- _Task instructions_
Please answer from the plot summary: what chance does Venkat get for his job?

- _Supplied passage_
#####

When Meera returns from her hometown, Nithya is unable to face her. She tries to confuse Meera telling that Venkat was simply fooling around. Meera refuses to believe Nithya's accusations and challenges that she will continue to wait for Venkat to meet her in person, and express his love for her. Meanwhile, Nithya plants a false impression about Meera to Venkat that she is a possessive friend who is trying to sabotage their relationship, so he must not believe anything Meera tells hereafter. Venkat gets a chance to go abroad for his job and manages to secure a job for Nithya as well. While trying to inform this news and talk about their wedding plans to Nithya, Venkat accidentally meets Meera, who thinks that Venkat is back for her and is on cloud nine, assuming that he really loves her. A harmless conversation makes things worse, and Meera assumes that the wedding plans are for her as well.

#####

- _Data extract_
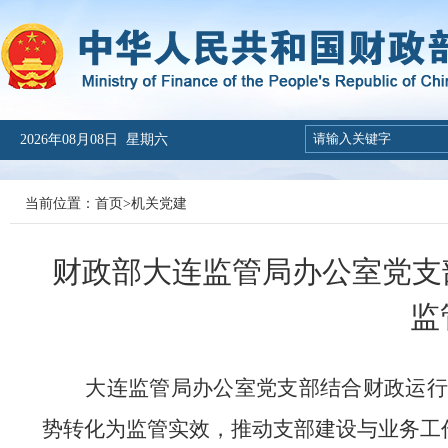
2026年08月08日 星期六
当前位置：
首页
>
机关党建
财政部大连监管局办公室党支
监
大连监管局办公室党支部结合财政运
势转化为监管实效，推动支部建设与业务工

#####

- _Exercise result_
He gets a chance to go abroad.